Les heures qui suivent sont un mélange de situations confuses. Les médias diffusent en boucle les restrictions, les gens profitent des dernières heures de liberté pour se rassembler en masse dans les bars de Chamonix (un comportement parfaitement illogique face à la demande de distanciation sociale), les touristes restants quittent rapidement le pays et les déclarations absurdes des ministres et officiels se multiplient à la télévision. Je suis un peu sonnée par la situation et par la folie qui semble repidement s’emparer de la société. Le lendemain à l’hotel la directrice nous rassemble pour nous informer qu’elle attend la décision des supérieurs concernant la fermeture ou non de l’hotel mais qu’il est fort probable que ce soit rupture de contrat pour tous les CDD. Je fulmine, ne comprenant pas ses déclarations, alors que le gouvernement vient d’annoncer mettre en place un plan de chômage partiel pour l’ensemble des employés touchés par l’arrêt du travail. Heureusement une heure plus tard, la directrice nous annonce la fermeture de l’hotel, la mise en place du chômage partiel pour toute l’équipe et la possibilité de rester dans nos chambres respectives pendant toute la durée du confinement. Il semblerait que les responsables du groupe Best Mont-Blanc aient été assez intelligents pour comprendre, à l’inverse de la directrice, qu’ils allaient se retrouver sans staff lors de la réouverture de l’hotel si les employés étaient virés comme des malpropres. 

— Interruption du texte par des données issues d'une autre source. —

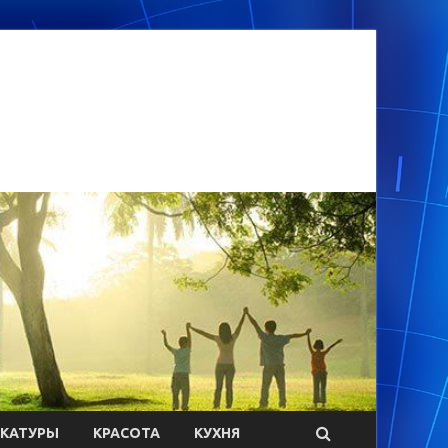
ИКАТУРЫ
КРАСОТА
КУХНЯ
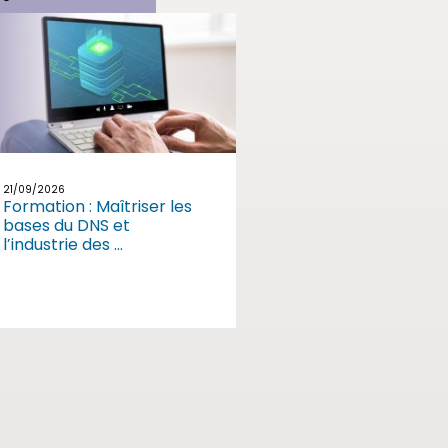
21/09/2026
Formation : Maîtriser les
bases du DNS et
l’industrie des ...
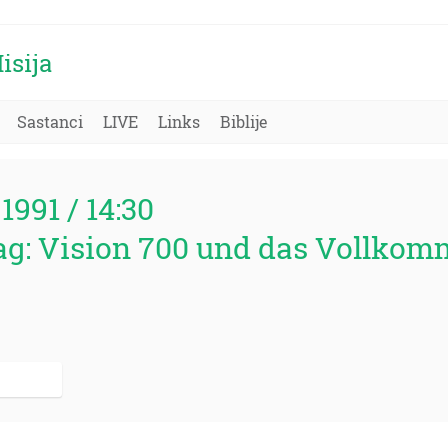
isija
Sastanci
LIVE
Links
Biblije
1991 / 14:30
ag: Vision 700 und das Vollko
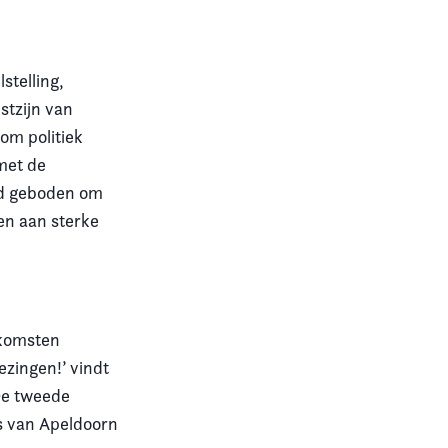
stelling,
stzijn van
om politiek
 met de
id geboden om
gen aan sterke
nkomsten
zingen!’ vindt
De tweede
s van Apeldoorn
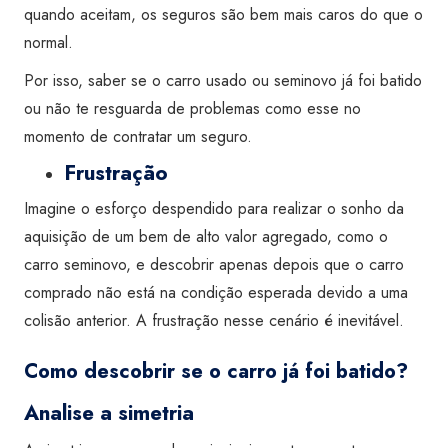
quando aceitam, os seguros são bem mais caros do que o
normal.
Por isso, saber se o
carro usado
ou
seminovo
já foi batido
ou não te resguarda de problemas como esse no
momento de contratar um seguro.
Frustração
Imagine o esforço despendido para realizar o sonho da
aquisição de um bem de alto valor agregado, como o
carro
seminovo
, e descobrir apenas depois que o carro
comprado não está na condição esperada devido a uma
colisão anterior. A frustração nesse cenário é inevitável.
Como descobrir se o carro já foi batido?
Analise a simetria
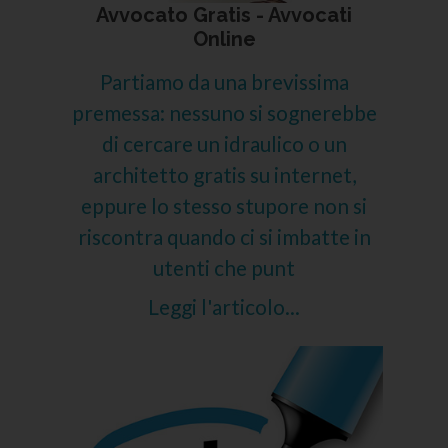
Avvocato Gratis - Avvocati
Online
Partiamo da una brevissima
premessa: nessuno si sognerebbe
di cercare un idraulico o un
architetto gratis su internet,
eppure lo stesso stupore non si
riscontra quando ci si imbatte in
utenti che punt
Leggi l'articolo...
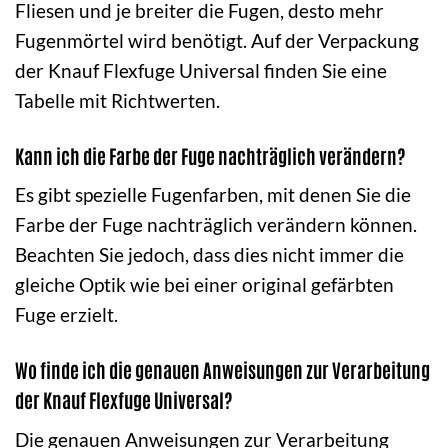
Fliesen und je breiter die Fugen, desto mehr
Fugenmörtel wird benötigt. Auf der Verpackung
der Knauf Flexfuge Universal finden Sie eine
Tabelle mit Richtwerten.
Kann ich die Farbe der Fuge nachträglich verändern?
Es gibt spezielle Fugenfarben, mit denen Sie die
Farbe der Fuge nachträglich verändern können.
Beachten Sie jedoch, dass dies nicht immer die
gleiche Optik wie bei einer original gefärbten
Fuge erzielt.
Wo finde ich die genauen Anweisungen zur Verarbeitung
der Knauf Flexfuge Universal?
Die genauen Anweisungen zur Verarbeitung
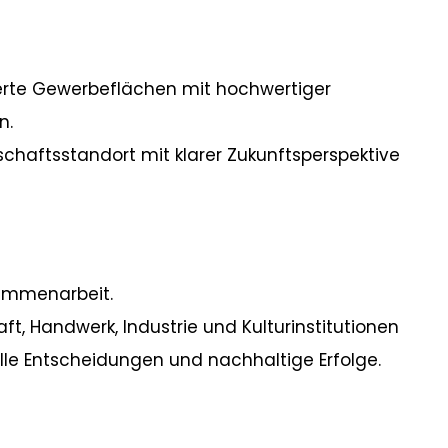
ierte Gewerbeflächen mit hochwertiger
n.
rtschaftsstandort mit klarer Zukunftsperspektive
sammenarbeit.
t, Handwerk, Industrie und Kulturinstitutionen
elle Entscheidungen und nachhaltige Erfolge.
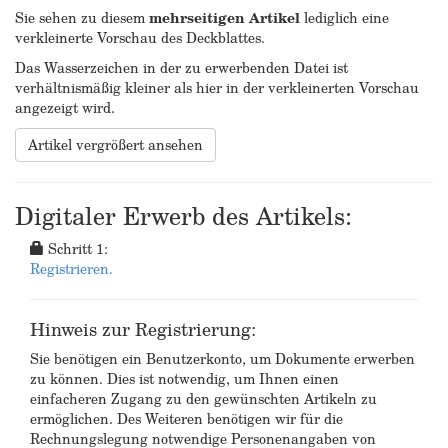
Sie sehen zu diesem
mehrseitigen Artikel
lediglich eine
verkleinerte Vorschau des Deckblattes.
Das Wasserzeichen in der zu erwerbenden Datei ist
verhältnismäßig kleiner als hier in der verkleinerten Vorschau
angezeigt wird.
Artikel vergrößert ansehen
Digitaler Erwerb des Artikels:
Schritt 1:
Registrieren.
Hinweis zur Registrierung:
Sie benötigen ein Benutzerkonto, um Dokumente erwerben
zu können. Dies ist notwendig, um Ihnen einen
einfacheren Zugang zu den gewünschten Artikeln zu
ermöglichen. Des Weiteren benötigen wir für die
Rechnungslegung notwendige Personenangaben von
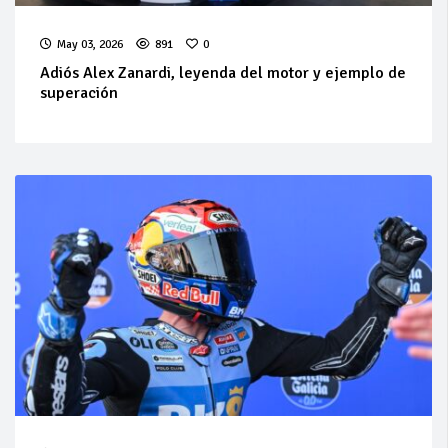
May 03, 2026
891
0
Adiós Alex Zanardi, leyenda del motor y ejemplo de
superación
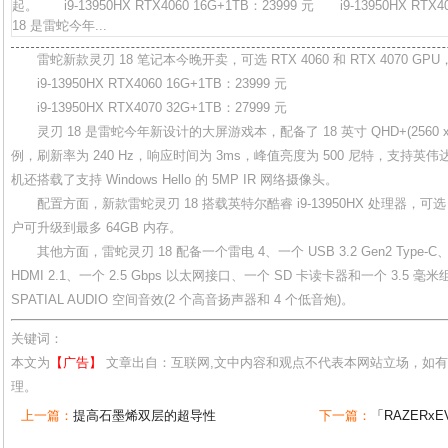
起。 i9-13950HX RTX4060 16G+1TB：23999 元 i9-13950HX RT
18 是雷蛇今年...
雷蛇新款灵刃 18 笔记本今晚开卖，可选 RTX 4060 和 RTX 4070 GPU，
i9-13950HX RTX4060 16G+1TB：23999 元
i9-13950HX RTX4070 32G+1TB：27999 元
灵刃 18 是雷蛇今年新设计的大屏游戏本，配备了 18 英寸 QHD+(2560 x 16
例，刷新率为 240 Hz，响应时间为 3ms，峰值亮度为 500 尼特，支持英伟达 G
机还搭载了支持 Windows Hello 的 5MP IR 网络摄像头。
配置方面，新款雷蛇灵刃 18 搭载英特尔酷睿 i9-13950HX 处理器，可选 RTX
户可升级到最多 64GB 内存。
其他方面，雷蛇灵刃 18 配备一个雷电 4、一个 USB 3.2 Gen2 Type-C、三个 
HDMI 2.1、一个 2.5 Gbps 以太网接口、一个 SD 卡读卡器和一个 3.5
SPATIAL AUDIO 空间音效(2 个高音扬声器和 4 个低音炮)。
关键词：
本文为
【广告】
文章出自：互联网,文中内容和观点不代表本网站立场，如
理。
上一篇：
提高石墨烯双层的超导性
下一篇：
「RAZERx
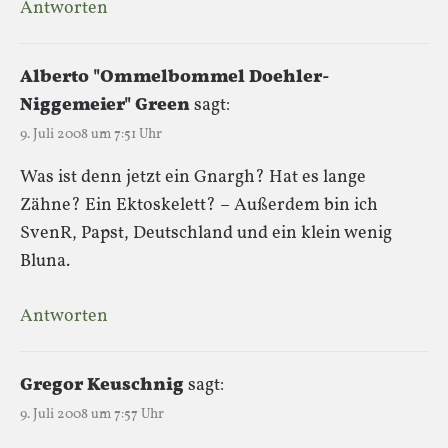
Antworten
Alberto "Ommelbommel Doehler-
Niggemeier" Green
sagt:
9. Juli 2008 um 7:51 Uhr
Was ist denn jetzt ein Gnargh? Hat es lange
Zähne? Ein Ektoskelett? – Außerdem bin ich
SvenR, Papst, Deutschland und ein klein wenig
Bluna.
Antworten
Gregor Keuschnig
sagt:
9. Juli 2008 um 7:57 Uhr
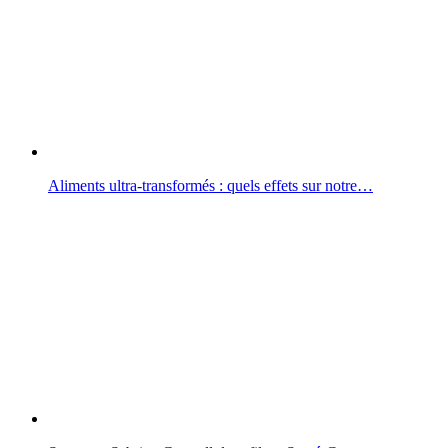
Aliments ultra-transformés : quels effets sur notre…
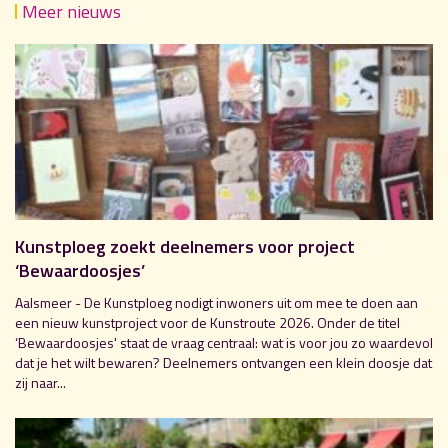
Meer nieuws
Kunstploeg zoekt deelnemers voor project
‘Bewaardoosjes’
Aalsmeer - De Kunstploeg nodigt inwoners uit om mee te doen aan
een nieuw kunstproject voor de Kunstroute 2026. Onder de titel
‘Bewaardoosjes' staat de vraag centraal: wat is voor jou zo waardevol
dat je het wilt bewaren? Deelnemers ontvangen een klein doosje dat
zij naar...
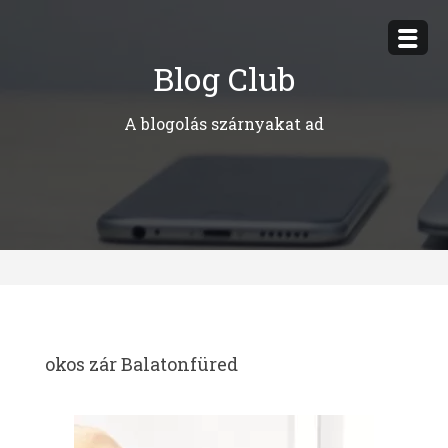
Megszakítás
Blog Club
A blogolás szárnyakat ad
okos zár Balatonfüred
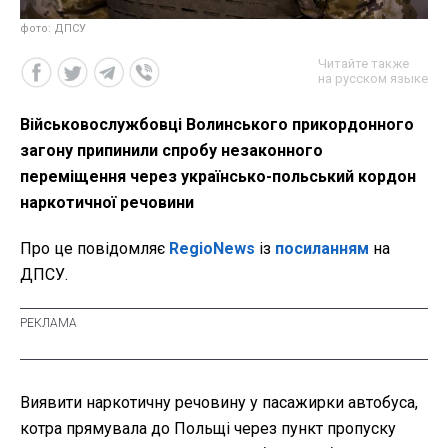
фото: ДПСУ
Читайте также
на русском языке
Військовослужбовці Волинського прикордонного
загону припинили спробу незаконного
переміщення через українсько-польський кордон
наркотичної речовини
Про це повідомляє
RegioNews
із
посиланням
на
ДПСУ.
Виявити наркотичну речовину у пасажирки автобуса,
котра прямувала до Польщі через пункт пропуску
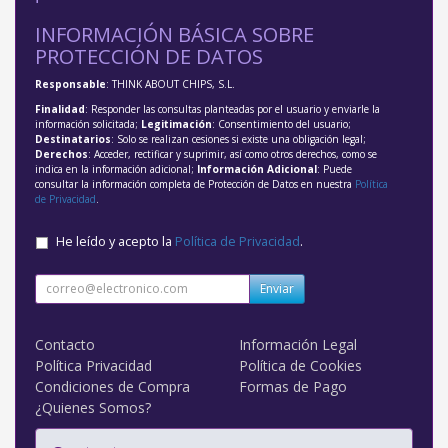
INFORMACIÓN BÁSICA SOBRE
PROTECCIÓN DE DATOS
Responsable
: THINK ABOUT CHIPS, S.L.
Finalidad
: Responder las consultas planteadas por el usuario y enviarle la
información solicitada;
Legitimación
: Consentimiento del usuario;
Destinatarios
: Solo se realizan cesiones si existe una obligación legal;
Derechos
: Acceder, rectificar y suprimir, así como otros derechos, como se
indica en la información adicional;
Información Adicional
: Puede
consultar la información completa de Protección de Datos en nuestra
Política
de Privacidad
.
He leído y acepto la
Política de Privacidad
.
Enviar
Contacto
Información Legal
Política Privacidad
Política de Cookies
Condiciones de Compra
Formas de Pago
¿Quienes Somos?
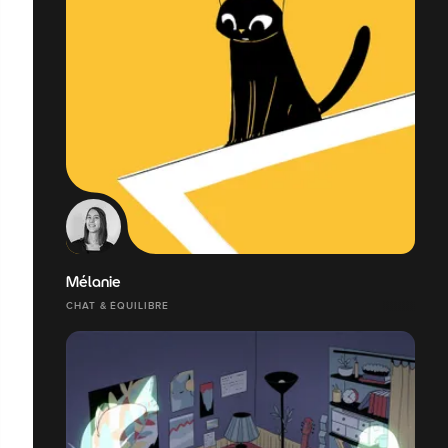
Mélanie
CHAT & ÉQUILIBRE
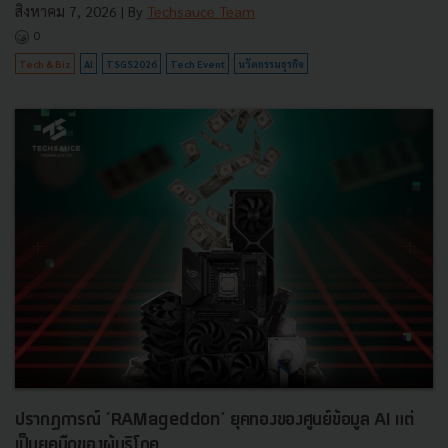
สิงหาคม 7, 2026
| By
Techsauce Team
0
Tech & Biz
AI
TSGS2026
Tech Event
นวัตกรรมธุรกิจ
ปรากฏการณ์ ‘RAMageddon’ ยุคทองของศูนย์ข้อมูล AI แต่
เป็นยุคมืดของผู้บริโภค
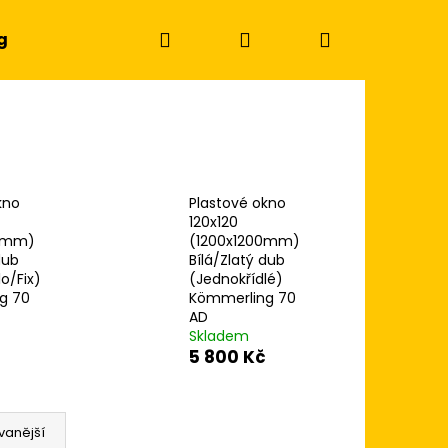
Hledat
Přihlášení
Nákupní
g
košík
kno
Plastové okno
120x120
00mm)
(1200x1200mm)
dub
Bílá/Zlatý dub
o/Fix)
(Jednokřídlé)
g 70
Kömmerling 70
AD
Skladem
5 800 Kč
Následující
vanější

Depuis la fenêtre de ma chambre, je regarde le paysage. Les montagnes à l’arrière-plan, les bâtiments de la ville et les arbres encore nus du jardin de l’hotel. C’est calme et j’écoute les oiseaux chanter dans le silence. Je les entends bien mieux que d’habitude d’ailleurs. Mes parents et mon frère sont tranquilles dans le sud, eux aussi un peu sonnés par le changement brutal de situation et par le vent de panique qui se propage rapidement. À Chamonix, il fait beau, la ville est tranquille et je me prépare mentalement à affronter les prochaines semaines de confinement.